Recent reports have suggested the NRL will rush to get the competition to 19 teams, with the next team to be announced as soon as June.

If reports are to be believed from multiple publications, the NRL will confirm a Papua New Guinean team as the 18th outfit in the NRL this season, before the competition make moves to go to 19 teams by 2030.

It's understood the 19th outfit will be a Perth side linked up with the North Sydney Bears.

What remains unclear at this stage is the timeline, or when the NRL would then look to move back to an even number of teams with a 20th addition.

It's believed the Papua New Guinean outfit will be announced in June, with the team to enter the competition at the end of the current TV deal.

While that will give the outfit time to build - a luxury the Dolphins didn't have when they were announced as the competition's 17th team just 12 months before the commencement of pre-season training ahead of their first campaign - it's clear that it still won't be enough.

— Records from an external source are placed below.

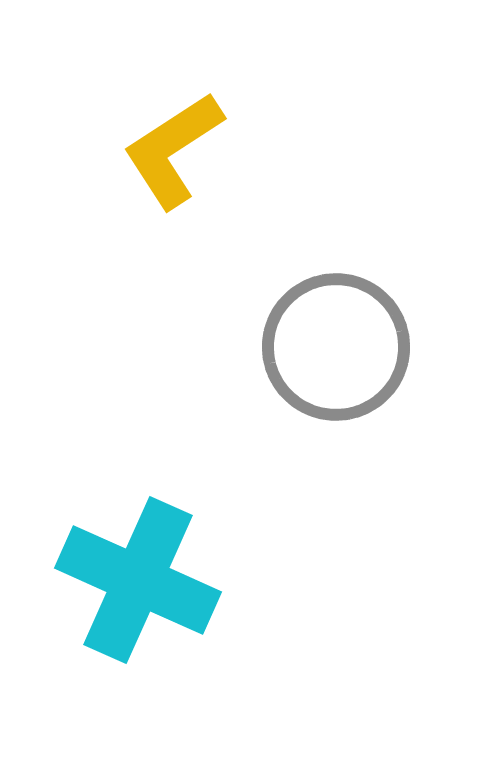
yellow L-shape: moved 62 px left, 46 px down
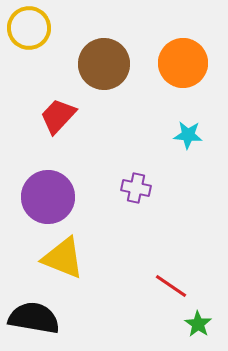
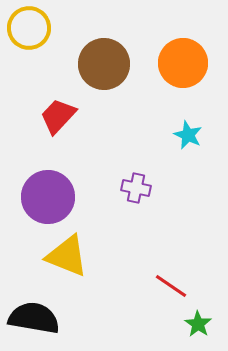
cyan star: rotated 20 degrees clockwise
yellow triangle: moved 4 px right, 2 px up
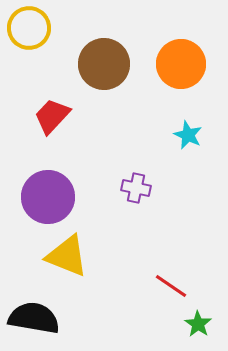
orange circle: moved 2 px left, 1 px down
red trapezoid: moved 6 px left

The identity of the Papua New Guinean side, who will likely be based in Northern Australia but play a number of games in Port Moresby, is also up for debate.

Fiji Bati v Papua New Guinea Kumuls

What is clear is that the island nation - Australia's closest neighbour - is rugby league mad and will support a team granted to it by the NRL.

But the circumstances around it simply don't add up. The Australian federal government's funding guarantee is certainly a win for the NRL if they go ahead with the team, and a win for Australia's foreign diplomacy, but is it an actual win for the on-field product?

If the Dolphins struggled to sign marquee players, how is a team with little identity, situated even further north and playing their home games in a different country than the one they train in going to fare?

For a Papua New Guinean team to work, and for it to prove a success for the competition as a whole, it simply must be successful and secure in an unproven, yet rugby league mad market.

If it's not Papua New Guinea, then the 18th team should be where reports suggest the 19th team will be.

That is Perth.

Whether they are linked with the North Sydney Bears, as some seem to be suggesting, is totally irrelevant.

Perth is an untapped rugby league market. The Western Reds were able to get decent crowds when they played over 20 years ago, and the support for the sport in the city has come on in leaps and bounds since then.

That's not to say it's bigger than the AFL in Perth - it's certainly not and almost certainly never will be. But the same can be said about Melbourne, and with the right stadium, the right strategy and the right level of success, they have become one of the NRL's biggest clubs both on and off the field.

So Perth is absolutely where the 18th team must be when the NRL lock in its next round of expansion.

Yes, you could make some of the same arguments around players wanting to relocate and building a successful roster in the west of the country, but for rugby league to become a truly national sport, it must have more influence away from the Eastern Seaboard.

After 18 though, the NRL really should hit pause on expansion.

We all know Australian Rugby League Commission Chairman Peter V'Landys is desperate to keep the game moving forward, adding more teams and more money to the TV deal.

While it's a fair point to be made, it also has the potential to blow up in the competition's face.

18 is imperative to get rid of the bye, but 19 simply isn't. The competition is simply not ready for that. We have already seen with 17 teams that the depth of talent simply isn't there to produce an even competition. The gap between the top teams and bottom teams is, at least visually, as great as it has ever been.

Adding an 18th team isn't going to help that, and adding a 19th will only hinder it further while also re-introducing the bye to the competition.

What the NRL instead must do is add Team 18 in Perth, which adds untold dollars to the TV deal through the ability to play games in different time slots, particularly a Sunday evening game or late game on Friday and Saturday which simply works for the east coast viewing audience.

From there, those extra dollars must be invested into grassroots and elite training. Once the talent is there, expansion can flow naturally into places like New Zealand, Papua New Guinea, or other major regional centres around Australia to continue increasing the value and national stamp of the game.

It's not rocket science to get expansion right, but it is imperative that it's done correctly.

If it isn't, there is the real threat of it backfiring in the most devastating of manners.